EXERCICES PROPOSÉS:
(a) Répondez aux questions suivantes d'après le texte sur la demande de radiation :
(i) Selon Monsieur [H] [J], que Monsieur [I] [L] ne verserait-il pas aux débats ?
(ii) Par qui et sous quelle forme la décision de radiation est-elle notifiée aux parties et à leurs représentants ?
(iii) À compter de quel acte le délai de péremption court-il ?
(b) Poursuivez la rédaction du texte sur la demande de radiation à la suite de sa dernière phrase.

TEXTE DU DOCUMENT:
____________________
En réponse à l'argumentation de Monsieur [I] [L], Monsieur [H] [J] fait valoir que ce dernier ne démontrerait pas que l'exécution de la décision litigieuse serait de nature à entraîner des conséquences manifestement excessives ou qu'il serait dans l'impossibilité de l'exécuter.

Il soutient que l'exploitation des parcelles ne constituerait pas la principale source de revenus de Monsieur [I] [L] et que les terres exploitées seraient de faibles importances, de sorte qu'elles ne permettraient pas de redresser la situation de Monsieur [I] [L].

Il indique que Monsieur [I] [L] ne verserait aux débats aucun élément financier de nature à justifier qu'il serait dans l'impossibilité d'exécuter la décision dont appel.

Sur la demande reconventionnelle d'arrêt de l'exécution provisoire, Monsieur [H] [J] fait valoir que Monsieur [I] [L] ne se serait pas opposé à l'exécution provisoire en première instance, de sorte qu'il serait irrecevable en sa demande à défaut de justifier que les conséquences manifestement excessives risquant d'être induites par l'exécution provisoire se seraient révélées postérieurement à la décision de première instance.

Motifs :

Sur la demande de radiation :

L'article 524 du code de procédure civile dispose que lorsque l'exécution provisoire est de droit ou a été ordonnée, le premier président ou, dès qu'il est saisi, le conseiller de la mise en état peut, en cas d'appel, décider, à la demande de l'intimé et après avoir recueilli les observations des parties, la radiation du rôle de l'affaire lorsque l'appelant ne justifie pas avoir exécuté la décision frappée d'appel ou avoir procédé à la consignation autorisée dans les conditions prévues à l'article 521, à moins qu'il lui apparaisse que l'exécution serait de nature à entraîner des conséquences manifestement excessives ou que l'appelant est dans l'impossibilité d'exécuter la décision.

La demande de l'intimé doit, à peine d'irrecevabilité prononcée d'office, être présentée avant l'expiration des délais prescrits aux articles 905-2, 909, 910 et 911.

La décision de radiation est notifiée par le greffe aux parties ainsi qu'à leurs représentants par lettre simple. Elle est une mesure d'administration judiciaire.

La demande de radiation suspend les délais impartis à l'intimé par les articles 905-2, 909, 910 et 911.

Ces délais recommencent à courir à compter de la notification de la décision autorisant la réinscription de l'affaire au rôle de la cour ou de la décision rejetant la demande de radiation.

La décision de radiation n'emporte pas suspension des délais impartis à l'appelant par les articles 905-2, 908 et 911. Elle interdit l'examen des appels principaux et incidents ou provoqués.

Le délai de péremption court à compter de la notification de la décision ordonnant la radiation. Il est interrompu par un acte manifestant sans équivoque la volonté d'exécuter. Le premier président ou le conseiller de la mise en état peut, soit à la demande des parties, soit d'office, après avoir invité les parties à présenter leurs observations, constater la péremption.
____________________
DONNÉES FOURNIES:
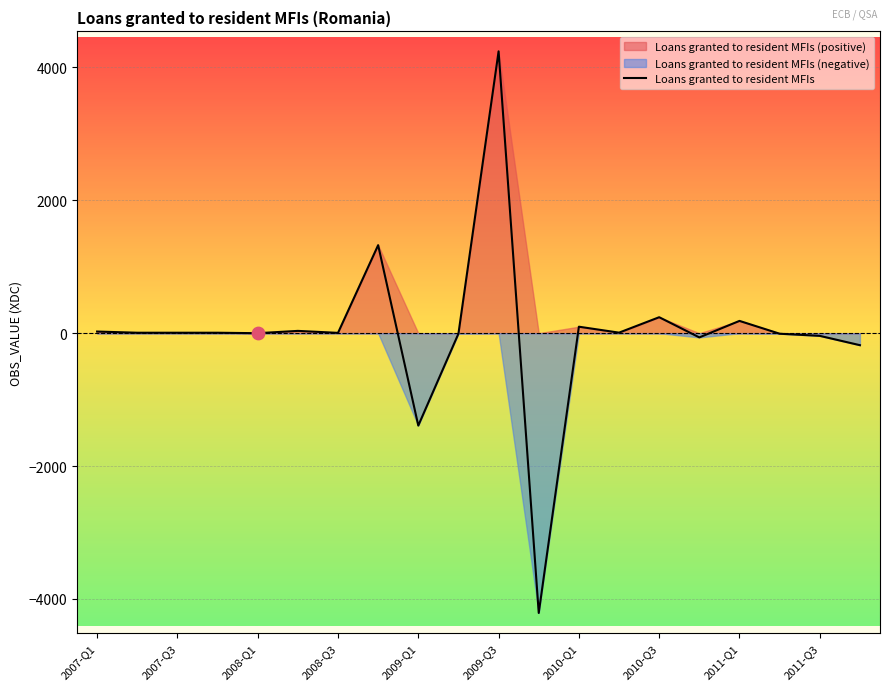

What is the highest value of the Loans granted to resident MFIs series?

4242.4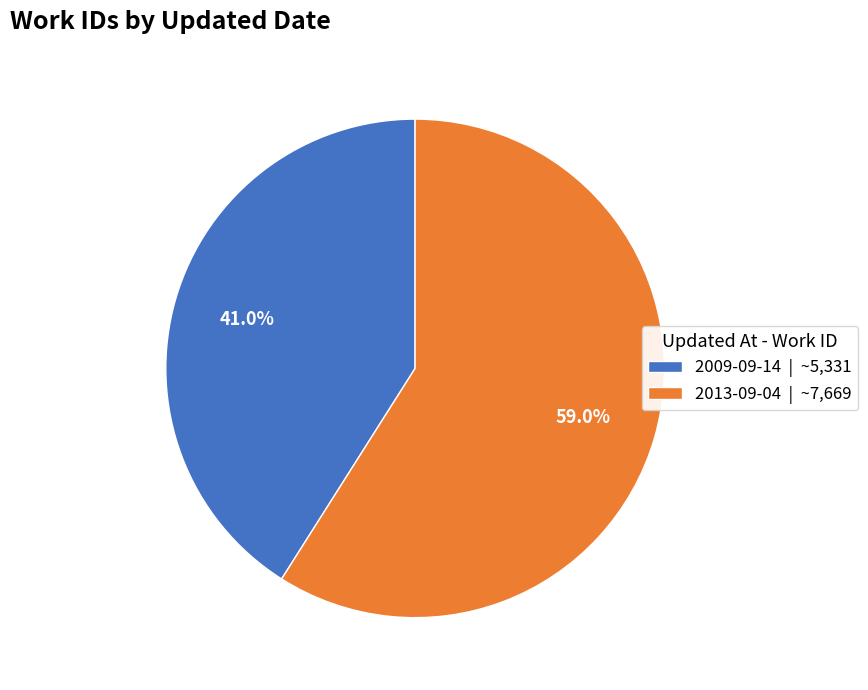

True or false: 2009-09-14 accounts for 41% of the total.

True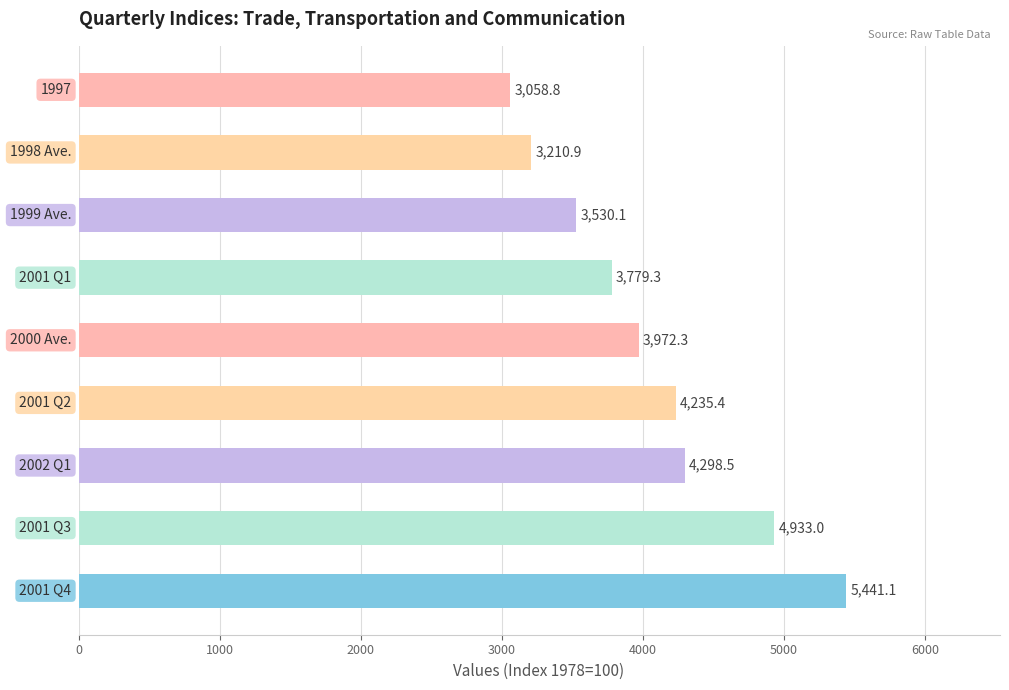

What is the sum of all values?

36459.4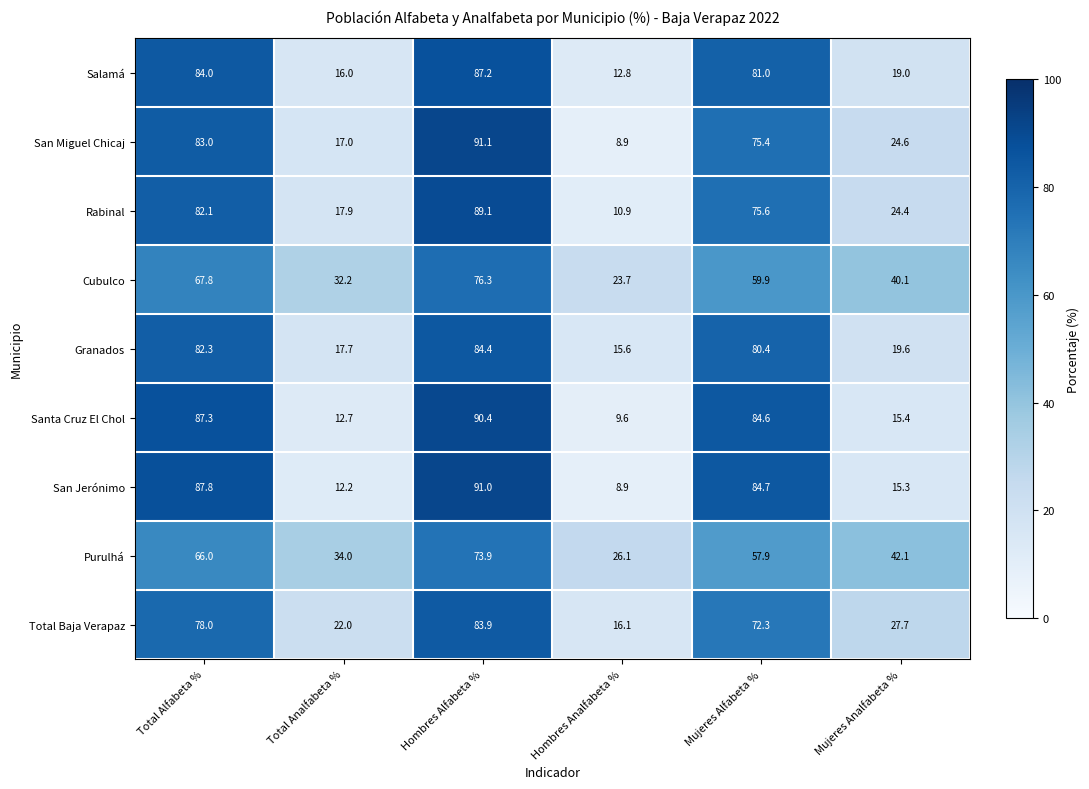

Rank the series at Hombres Alfabeta % from lowest to highest value.

Purulhá, Cubulco, Total Baja Verapaz, Granados, Salamá, Rabinal, Santa Cruz El Chol, San Jerónimo, San Miguel Chicaj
____________________
RÉPONSES PAR EXERCICE:
(a)
(i) Aucun élément financier de nature à justifier qu'il serait dans l'impossibilité d'exécuter la décision dont appel.
(ii) Par le greffe, par lettre simple.
(iii) À compter de la notification de la décision ordonnant la radiation.

(b)
Le premier président ou le conseiller de la mise en état autorise, sauf s'il constate la péremption, la réinscription de l'affaire au rôle de la cour sur justification de l'exécution de la décision attaquée.

L'affaire ayant été orientée en circuit court devant la cour d'appel en application de l'article 905 du code de procédure civile, aucun conseiller de la mise en état n'a été désigné, de sorte que le premier président reste compétent pour statuer sur la radiation de l'appel.

En l'espèce, il n'est pas contesté que Monsieur [I] [L] bénéficie d'un plan de redressement depuis le 7 mai 2014. Il indique qu'il ne sera pas en mesure de respecter son plan de redressement s'il ne peut exploiter les terres louées à Monsieur [H] [J] et soutient, en outre, ne pas être en mesure de s'acquitter de la somme 4 800 euros à laquelle il a été condamné, au risque d'une liquidation judiciaire.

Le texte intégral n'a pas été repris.